▶ _Extracted page text data_:
*** Block opens ***

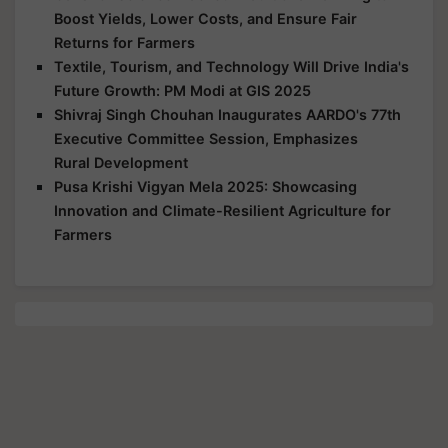
Boost Yields, Lower Costs, and Ensure Fair
Returns for Farmers
Textile, Tourism, and Technology Will Drive India's
Future Growth: PM Modi at GIS 2025
Shivraj Singh Chouhan Inaugurates AARDO's 77th
Executive Committee Session, Emphasizes
Rural Development
Pusa Krishi Vigyan Mela 2025: Showcasing
Innovation and Climate-Resilient Agriculture for
Farmers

*** Block closes ***

▶ _Task to carry out_: Output all the data, exactly, without images.

▶ _Output for this task_:
Boost Yields, Lower Costs, and Ensure Fair
Returns for Farmers
Textile, Tourism, and Technology Will Drive India's
Future Growth: PM Modi at GIS 2025
Shivraj Singh Chouhan Inaugurates AARDO's 77th
Executive Committee Session, Emphasizes
Rural Development
Pusa Krishi Vigyan Mela 2025: Showcasing
Innovation and Climate-Resilient Agriculture for
Farmers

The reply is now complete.